> **SELECTED EXTRACT**
╭──

SOA Software’s latest offering is “a ready-to-use Microsoft SOA toolset, designed for nearly instant deployment,” said the company’s CTO Alistair Farquharson. “With a simple startup experience, the WCF 6.1 Agent ready-to-use governance package becomes the foundation for education, training, and best practices – ultimately a springboard for complete governance of a Microsoft SOA infrastructure.”

 

“The key aspect of this latest offering is that without a lot of added work, Microsoft customers don’t have to do configuration or custom development to get their WCF into governance,” Simon Barere, SOA Software’s senior systems architecture told IDN. “For many in IT, governance can be challenging. So, we have reduced that level of effort and complexity to get them from a core Microsoft environment to a strongly governed Microsoft environment.”

 

soa_summitUnder the covers, SOA Software’s latest package helps customers quickly provision some 18 common governance use cases, using just a couple of clicks. Use cases include Kerberos, X.509 security, NET.TCP, NTLM and WsHttpBinding. It works with a wide range of environments, including Windows 2008 or later, .NET 3.5 or later and WCF (6.1), Barere said.

 

To eliminate the complexity of enacting runtime governance, SOA Software engineers virtually took a page out of the playbook for how Microsoft tools work.

 

“For Microsoft features, many customers were able to be productive in 10 minutes or so,” Barere told IDN. “So, we wanted to give customers the same experience in how they set up governance. That meant that we made it possible with just a few mouse clicks, users can run many governance tasks.” 

 

To use the product, customers simply install SOA Software’s Policy Manager and its software “agent” will auto install into the Microsoft infrastructure. IT staff then simply import Microsoft services into the SOA Software Policy Manager’s registry, which automatically attaches industry standard policies to those services. 

 

A company’s policies are imported as part of a service definition, Barere said. “Policy Manager helps with policy configurations and we also ship added policies,” he said.

╰──

> **RECORD EXTRACTS**
╭──

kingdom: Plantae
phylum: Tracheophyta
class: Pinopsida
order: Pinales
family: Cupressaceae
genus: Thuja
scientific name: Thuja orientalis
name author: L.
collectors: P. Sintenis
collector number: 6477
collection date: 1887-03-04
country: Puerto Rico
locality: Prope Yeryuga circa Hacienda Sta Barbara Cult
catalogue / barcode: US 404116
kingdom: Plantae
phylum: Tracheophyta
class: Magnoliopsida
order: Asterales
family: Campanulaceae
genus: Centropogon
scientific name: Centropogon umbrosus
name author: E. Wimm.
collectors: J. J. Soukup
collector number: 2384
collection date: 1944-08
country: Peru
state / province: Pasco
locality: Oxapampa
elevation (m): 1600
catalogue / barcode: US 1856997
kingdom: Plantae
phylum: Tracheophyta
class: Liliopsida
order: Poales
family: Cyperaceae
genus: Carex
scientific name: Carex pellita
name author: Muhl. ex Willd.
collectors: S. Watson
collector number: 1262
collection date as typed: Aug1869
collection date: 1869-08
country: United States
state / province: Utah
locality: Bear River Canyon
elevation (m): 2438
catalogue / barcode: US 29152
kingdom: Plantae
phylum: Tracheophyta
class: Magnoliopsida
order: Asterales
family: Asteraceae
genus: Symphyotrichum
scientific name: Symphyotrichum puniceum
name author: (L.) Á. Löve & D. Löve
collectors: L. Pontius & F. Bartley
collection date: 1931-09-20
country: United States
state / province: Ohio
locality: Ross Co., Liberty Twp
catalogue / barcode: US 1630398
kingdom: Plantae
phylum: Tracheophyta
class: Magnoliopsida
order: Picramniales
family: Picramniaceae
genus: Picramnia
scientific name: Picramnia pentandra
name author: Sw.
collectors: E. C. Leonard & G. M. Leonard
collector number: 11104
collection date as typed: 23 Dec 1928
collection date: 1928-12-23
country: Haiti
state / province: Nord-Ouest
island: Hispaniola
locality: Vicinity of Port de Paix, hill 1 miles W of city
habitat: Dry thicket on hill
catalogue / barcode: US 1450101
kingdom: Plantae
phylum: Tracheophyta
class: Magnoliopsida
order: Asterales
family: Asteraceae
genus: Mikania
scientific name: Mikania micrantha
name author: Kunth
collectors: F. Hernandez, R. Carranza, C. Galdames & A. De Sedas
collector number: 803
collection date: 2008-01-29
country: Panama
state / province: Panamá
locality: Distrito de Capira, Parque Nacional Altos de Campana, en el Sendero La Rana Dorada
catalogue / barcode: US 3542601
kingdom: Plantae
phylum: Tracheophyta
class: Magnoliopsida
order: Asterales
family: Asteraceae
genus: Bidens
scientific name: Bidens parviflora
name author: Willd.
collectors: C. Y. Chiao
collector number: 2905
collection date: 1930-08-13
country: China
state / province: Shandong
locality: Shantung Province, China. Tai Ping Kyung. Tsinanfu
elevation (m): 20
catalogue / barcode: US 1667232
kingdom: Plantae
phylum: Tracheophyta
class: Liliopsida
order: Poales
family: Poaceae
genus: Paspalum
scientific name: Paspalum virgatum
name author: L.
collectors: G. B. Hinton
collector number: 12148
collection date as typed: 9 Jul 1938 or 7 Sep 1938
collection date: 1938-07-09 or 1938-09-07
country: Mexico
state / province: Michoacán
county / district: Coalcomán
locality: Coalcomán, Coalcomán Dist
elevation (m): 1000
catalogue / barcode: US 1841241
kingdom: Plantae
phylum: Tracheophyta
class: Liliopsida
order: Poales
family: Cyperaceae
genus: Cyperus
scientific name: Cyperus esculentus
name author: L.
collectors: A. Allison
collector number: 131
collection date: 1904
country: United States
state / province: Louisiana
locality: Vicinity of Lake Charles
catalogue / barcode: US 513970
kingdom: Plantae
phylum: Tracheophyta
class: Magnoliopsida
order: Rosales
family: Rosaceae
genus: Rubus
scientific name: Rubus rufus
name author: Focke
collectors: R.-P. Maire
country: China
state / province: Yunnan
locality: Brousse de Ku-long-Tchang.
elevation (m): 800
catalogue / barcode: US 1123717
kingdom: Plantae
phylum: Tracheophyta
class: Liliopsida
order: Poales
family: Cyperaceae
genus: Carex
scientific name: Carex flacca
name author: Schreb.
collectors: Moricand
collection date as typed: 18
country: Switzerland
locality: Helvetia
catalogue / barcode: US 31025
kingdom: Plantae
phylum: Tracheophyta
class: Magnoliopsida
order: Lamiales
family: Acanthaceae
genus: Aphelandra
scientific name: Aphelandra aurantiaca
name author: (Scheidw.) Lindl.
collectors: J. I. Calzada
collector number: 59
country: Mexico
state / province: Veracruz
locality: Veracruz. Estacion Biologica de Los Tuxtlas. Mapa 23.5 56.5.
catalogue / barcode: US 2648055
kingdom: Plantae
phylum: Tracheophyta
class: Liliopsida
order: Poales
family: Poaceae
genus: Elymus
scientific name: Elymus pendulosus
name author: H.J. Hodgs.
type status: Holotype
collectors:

╰──

> **WHAT TO DO**
Answer these questions from the text on SOA Software's governance package:
1. What position does Alistair Farquharson hold at SOA Software?
2. About how many common governance use cases does the package help customers provision?
3. What do IT staff import into the SOA Software Policy Manager's registry?
The entries are not needed for this work.

> **RESULT**
1. CTO
2. Some 18
3. Microsoft services